Set up roles and responsibilities. Disaster recovery will progress much more smoothly if everyone knows what they should be doing. To help further this goal, ensure that your plan has detailed the key roles, responsibilities, and parties. This will include third-party vendors and any providers. It will also be hugely beneficial if all parties are aware of the responsibilities of everyone else.
Communication plan. If your staff relies on email or various other communication platforms to communicate, and a disaster strikes, then they may not be able to communicate, and your business needs to have a plan in place for how to circumvent this issue. In many disasters, email as well as phone service may both go down, and you’ll need to find an alternative way for your employees to communicate. This will ensure that communication lines stay open during the start of a disaster and through it.
Have a backup location. If your primary worksite is no longer accessible, then it’s a great idea to have an alternative option in mind for where your staff can go to access systems. Provide a map so that your staff knows where to go and set up seating arrangements so that everything can run smoothly. If there are any compliance requirements, make sure your staff is aware of those as well.
Ensure that your service-level agreements (SLAs) include disasters and emergencies. Outsourcing your technology to outside IT firms, or storing your servers in a data center/co-location facility may be a great way to maintain efficiency, but these situations pose their own set of challenges during a disaster. To help ensure that these providers begin resolving your problem sooner rather than later, have them sign a binding agreement that outlines their level of service during a disaster. Some of these agreements can also include how long it will take them to get your systems back up and running.

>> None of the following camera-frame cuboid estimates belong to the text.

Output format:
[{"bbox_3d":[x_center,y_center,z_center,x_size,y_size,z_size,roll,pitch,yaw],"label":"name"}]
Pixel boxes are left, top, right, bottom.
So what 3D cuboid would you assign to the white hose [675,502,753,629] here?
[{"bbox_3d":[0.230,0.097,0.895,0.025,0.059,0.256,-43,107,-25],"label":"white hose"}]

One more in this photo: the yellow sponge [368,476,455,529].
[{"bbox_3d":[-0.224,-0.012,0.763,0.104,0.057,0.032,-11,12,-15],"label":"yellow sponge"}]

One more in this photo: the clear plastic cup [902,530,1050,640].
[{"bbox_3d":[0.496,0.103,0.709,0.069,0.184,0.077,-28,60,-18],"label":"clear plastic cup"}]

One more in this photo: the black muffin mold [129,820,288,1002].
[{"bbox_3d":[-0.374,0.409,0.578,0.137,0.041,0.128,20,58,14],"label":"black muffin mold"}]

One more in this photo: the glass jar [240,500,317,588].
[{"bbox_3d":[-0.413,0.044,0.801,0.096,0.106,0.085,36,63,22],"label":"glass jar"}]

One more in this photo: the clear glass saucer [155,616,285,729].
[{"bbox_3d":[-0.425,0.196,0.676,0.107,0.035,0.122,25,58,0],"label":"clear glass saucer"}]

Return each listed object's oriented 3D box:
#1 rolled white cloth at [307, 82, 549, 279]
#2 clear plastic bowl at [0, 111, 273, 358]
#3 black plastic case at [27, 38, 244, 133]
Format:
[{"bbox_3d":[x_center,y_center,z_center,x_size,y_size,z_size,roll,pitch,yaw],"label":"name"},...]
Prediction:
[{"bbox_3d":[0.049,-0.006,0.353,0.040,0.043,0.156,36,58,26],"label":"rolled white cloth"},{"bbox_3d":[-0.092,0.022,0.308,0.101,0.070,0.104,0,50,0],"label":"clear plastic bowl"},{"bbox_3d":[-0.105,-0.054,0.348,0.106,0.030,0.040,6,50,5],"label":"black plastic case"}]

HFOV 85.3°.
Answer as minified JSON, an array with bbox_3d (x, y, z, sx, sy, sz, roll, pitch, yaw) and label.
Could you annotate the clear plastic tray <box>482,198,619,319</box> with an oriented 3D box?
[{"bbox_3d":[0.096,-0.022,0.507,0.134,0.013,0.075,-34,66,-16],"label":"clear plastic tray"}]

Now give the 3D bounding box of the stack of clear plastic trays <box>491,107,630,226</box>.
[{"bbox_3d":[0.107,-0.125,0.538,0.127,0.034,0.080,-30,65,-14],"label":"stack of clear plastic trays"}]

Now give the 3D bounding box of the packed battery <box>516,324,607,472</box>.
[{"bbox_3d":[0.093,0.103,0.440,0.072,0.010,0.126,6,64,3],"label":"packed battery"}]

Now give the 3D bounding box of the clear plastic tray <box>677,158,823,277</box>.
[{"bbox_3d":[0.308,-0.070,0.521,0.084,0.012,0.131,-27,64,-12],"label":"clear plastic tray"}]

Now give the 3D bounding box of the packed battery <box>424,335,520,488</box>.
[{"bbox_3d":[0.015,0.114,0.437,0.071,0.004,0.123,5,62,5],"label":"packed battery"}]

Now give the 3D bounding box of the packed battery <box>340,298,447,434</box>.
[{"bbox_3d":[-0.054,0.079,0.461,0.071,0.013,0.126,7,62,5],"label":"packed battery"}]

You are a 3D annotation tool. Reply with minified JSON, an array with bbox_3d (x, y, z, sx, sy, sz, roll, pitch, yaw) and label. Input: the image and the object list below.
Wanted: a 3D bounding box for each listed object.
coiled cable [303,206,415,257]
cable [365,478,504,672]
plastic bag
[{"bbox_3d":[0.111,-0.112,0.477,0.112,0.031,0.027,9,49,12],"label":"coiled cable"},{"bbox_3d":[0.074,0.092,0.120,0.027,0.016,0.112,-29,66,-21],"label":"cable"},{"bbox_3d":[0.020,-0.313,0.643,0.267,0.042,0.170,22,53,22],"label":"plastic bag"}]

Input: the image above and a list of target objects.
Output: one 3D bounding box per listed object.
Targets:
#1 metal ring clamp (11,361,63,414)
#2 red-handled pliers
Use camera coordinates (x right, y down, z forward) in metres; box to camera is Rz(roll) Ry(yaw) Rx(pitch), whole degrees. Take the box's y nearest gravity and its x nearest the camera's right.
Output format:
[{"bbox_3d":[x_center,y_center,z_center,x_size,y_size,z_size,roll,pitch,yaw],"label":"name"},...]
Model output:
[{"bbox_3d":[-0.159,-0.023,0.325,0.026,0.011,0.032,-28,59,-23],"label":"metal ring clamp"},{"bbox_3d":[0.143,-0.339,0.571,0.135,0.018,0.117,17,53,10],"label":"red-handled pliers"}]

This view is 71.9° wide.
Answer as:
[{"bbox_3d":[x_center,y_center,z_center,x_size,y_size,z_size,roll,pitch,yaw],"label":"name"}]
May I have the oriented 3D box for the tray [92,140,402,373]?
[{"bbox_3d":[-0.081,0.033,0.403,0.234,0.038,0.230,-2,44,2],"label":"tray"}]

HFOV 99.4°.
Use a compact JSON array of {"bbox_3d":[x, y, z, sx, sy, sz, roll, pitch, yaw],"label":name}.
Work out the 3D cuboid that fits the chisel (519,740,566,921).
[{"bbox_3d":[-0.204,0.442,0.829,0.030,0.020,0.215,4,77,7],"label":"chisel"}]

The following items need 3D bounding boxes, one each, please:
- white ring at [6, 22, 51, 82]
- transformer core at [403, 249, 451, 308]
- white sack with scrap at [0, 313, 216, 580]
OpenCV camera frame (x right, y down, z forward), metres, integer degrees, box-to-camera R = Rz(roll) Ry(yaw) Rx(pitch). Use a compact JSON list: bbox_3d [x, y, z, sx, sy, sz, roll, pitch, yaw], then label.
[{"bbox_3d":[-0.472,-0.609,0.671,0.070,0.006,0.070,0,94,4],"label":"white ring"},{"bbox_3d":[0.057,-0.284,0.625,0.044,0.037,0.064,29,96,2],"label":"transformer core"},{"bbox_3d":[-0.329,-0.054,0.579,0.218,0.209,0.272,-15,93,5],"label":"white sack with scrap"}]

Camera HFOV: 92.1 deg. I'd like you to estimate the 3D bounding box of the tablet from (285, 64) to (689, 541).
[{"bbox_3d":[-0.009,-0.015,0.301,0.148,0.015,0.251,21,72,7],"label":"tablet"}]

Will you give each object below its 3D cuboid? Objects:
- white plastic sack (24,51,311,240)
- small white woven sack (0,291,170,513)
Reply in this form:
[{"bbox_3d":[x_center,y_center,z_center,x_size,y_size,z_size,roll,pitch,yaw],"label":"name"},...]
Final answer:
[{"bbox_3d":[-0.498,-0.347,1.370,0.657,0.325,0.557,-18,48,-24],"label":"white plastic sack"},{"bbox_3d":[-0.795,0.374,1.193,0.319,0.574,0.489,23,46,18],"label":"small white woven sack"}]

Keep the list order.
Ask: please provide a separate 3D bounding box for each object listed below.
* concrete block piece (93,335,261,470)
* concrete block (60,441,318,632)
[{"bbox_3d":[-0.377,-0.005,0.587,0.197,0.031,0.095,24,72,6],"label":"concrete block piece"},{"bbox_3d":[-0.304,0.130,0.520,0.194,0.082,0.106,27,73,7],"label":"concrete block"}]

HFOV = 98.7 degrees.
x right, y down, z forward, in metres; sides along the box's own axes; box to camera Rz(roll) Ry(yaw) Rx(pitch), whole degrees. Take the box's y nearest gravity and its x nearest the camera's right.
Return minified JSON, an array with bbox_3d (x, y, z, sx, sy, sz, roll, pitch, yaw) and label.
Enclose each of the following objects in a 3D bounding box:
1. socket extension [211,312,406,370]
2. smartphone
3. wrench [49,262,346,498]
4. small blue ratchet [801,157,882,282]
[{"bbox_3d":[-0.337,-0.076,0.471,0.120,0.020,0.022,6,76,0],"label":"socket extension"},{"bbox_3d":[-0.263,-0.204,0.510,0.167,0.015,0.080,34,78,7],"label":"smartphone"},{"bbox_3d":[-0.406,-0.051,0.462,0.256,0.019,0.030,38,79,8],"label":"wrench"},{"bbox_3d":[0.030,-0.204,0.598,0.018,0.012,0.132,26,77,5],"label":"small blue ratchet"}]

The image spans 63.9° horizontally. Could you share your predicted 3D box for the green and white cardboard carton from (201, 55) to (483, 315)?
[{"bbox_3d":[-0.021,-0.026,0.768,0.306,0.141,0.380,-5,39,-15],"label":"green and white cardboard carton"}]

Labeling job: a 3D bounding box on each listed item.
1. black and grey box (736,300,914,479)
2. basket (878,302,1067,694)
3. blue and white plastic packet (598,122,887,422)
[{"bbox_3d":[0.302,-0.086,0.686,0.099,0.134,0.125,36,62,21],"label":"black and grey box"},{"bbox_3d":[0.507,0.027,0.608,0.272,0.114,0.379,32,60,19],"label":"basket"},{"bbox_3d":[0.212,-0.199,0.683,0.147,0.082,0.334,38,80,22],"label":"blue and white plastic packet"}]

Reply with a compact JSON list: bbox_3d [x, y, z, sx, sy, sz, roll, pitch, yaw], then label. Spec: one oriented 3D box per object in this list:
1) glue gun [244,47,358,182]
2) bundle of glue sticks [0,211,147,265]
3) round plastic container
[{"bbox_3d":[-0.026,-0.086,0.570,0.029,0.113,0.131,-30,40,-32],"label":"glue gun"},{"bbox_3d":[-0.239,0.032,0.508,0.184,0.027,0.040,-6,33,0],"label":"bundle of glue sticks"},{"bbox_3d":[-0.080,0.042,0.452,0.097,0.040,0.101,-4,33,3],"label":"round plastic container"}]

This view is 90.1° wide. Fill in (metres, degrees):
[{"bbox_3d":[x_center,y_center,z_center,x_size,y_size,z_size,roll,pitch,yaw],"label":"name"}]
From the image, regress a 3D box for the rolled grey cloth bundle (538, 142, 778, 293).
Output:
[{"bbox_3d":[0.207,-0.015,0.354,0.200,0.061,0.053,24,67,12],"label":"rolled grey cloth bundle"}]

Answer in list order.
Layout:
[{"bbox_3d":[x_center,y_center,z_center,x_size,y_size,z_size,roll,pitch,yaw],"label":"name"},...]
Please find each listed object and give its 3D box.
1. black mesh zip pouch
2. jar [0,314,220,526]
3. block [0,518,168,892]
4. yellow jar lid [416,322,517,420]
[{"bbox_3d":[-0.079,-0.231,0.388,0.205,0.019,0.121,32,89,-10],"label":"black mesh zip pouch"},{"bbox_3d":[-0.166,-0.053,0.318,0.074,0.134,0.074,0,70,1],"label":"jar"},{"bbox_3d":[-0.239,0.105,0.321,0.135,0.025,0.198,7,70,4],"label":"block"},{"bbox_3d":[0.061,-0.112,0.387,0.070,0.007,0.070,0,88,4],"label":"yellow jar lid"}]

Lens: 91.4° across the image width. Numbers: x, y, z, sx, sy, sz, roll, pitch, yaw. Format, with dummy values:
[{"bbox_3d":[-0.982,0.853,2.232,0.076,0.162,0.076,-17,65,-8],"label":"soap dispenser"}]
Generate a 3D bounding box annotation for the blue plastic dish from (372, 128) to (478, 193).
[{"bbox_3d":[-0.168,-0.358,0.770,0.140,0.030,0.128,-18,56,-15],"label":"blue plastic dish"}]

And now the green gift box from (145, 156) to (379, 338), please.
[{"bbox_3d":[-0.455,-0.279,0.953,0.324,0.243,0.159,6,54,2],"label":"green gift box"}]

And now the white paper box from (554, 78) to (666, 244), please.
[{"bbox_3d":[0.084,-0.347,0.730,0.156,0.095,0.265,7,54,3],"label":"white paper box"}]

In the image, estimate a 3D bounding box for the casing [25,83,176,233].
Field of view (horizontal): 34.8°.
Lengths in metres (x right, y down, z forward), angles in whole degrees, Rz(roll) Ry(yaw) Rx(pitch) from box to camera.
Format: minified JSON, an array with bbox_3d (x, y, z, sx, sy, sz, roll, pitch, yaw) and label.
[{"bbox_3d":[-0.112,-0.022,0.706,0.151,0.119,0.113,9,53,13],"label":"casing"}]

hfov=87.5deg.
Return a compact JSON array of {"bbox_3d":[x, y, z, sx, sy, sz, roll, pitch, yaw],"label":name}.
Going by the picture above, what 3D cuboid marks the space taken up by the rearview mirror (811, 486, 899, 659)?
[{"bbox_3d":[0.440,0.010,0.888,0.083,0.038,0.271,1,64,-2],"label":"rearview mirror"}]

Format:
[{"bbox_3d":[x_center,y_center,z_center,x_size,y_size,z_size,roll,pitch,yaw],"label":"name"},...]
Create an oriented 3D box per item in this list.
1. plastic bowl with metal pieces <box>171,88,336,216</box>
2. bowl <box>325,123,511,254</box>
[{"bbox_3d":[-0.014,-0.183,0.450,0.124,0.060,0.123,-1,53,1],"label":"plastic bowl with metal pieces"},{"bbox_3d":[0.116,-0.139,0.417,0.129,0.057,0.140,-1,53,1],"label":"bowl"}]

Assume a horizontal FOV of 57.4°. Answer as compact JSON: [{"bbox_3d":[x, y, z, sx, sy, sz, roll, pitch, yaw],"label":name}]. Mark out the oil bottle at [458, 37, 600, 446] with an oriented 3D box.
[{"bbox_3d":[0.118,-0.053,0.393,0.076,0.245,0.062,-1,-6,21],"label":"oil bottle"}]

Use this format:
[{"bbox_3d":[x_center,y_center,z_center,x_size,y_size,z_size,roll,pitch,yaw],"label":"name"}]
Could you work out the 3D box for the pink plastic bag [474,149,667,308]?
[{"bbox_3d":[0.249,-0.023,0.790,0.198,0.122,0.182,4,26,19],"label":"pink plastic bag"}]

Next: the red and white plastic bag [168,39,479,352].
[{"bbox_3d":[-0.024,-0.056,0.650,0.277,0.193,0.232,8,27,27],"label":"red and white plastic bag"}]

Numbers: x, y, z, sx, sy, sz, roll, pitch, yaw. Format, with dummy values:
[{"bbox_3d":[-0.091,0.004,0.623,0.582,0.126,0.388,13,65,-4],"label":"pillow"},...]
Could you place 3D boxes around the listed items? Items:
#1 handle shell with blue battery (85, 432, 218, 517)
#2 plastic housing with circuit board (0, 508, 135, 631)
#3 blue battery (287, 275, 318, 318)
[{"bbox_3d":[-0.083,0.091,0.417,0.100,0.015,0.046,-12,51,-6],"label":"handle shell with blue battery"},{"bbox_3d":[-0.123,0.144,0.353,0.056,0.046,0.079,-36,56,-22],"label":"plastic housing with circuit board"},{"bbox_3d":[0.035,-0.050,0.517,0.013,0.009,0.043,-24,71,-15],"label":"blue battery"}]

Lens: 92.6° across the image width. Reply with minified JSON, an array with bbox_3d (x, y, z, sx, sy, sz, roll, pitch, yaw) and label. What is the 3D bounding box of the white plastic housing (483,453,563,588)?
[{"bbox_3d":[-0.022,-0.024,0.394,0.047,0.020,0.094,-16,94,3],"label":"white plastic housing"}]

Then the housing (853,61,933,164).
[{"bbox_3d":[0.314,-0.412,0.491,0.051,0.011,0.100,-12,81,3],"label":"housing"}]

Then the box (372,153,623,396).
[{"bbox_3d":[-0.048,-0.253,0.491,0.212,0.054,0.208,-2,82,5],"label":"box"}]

Handling sensitive information. It’s critical to keep sensitive information protected, so outline any operational and technical procedures to help to ensure this goal. This will also include the maintenance (and access) of sensitive information when working under a disaster recovery plan.
Regularly test the plan! The perfect plan will not be so perfect if it’s not regularly tested. There’s plenty that can cause a disaster recovery plan to simply fall apart once you begin to roll it out. A key person may have left the company, or the internet may be too slow to do anything. You may learn that one of your key persons is incapable of dealing with the issue. There are myriad things that could go wrong, so it’s important to test your plan, and test it regularly.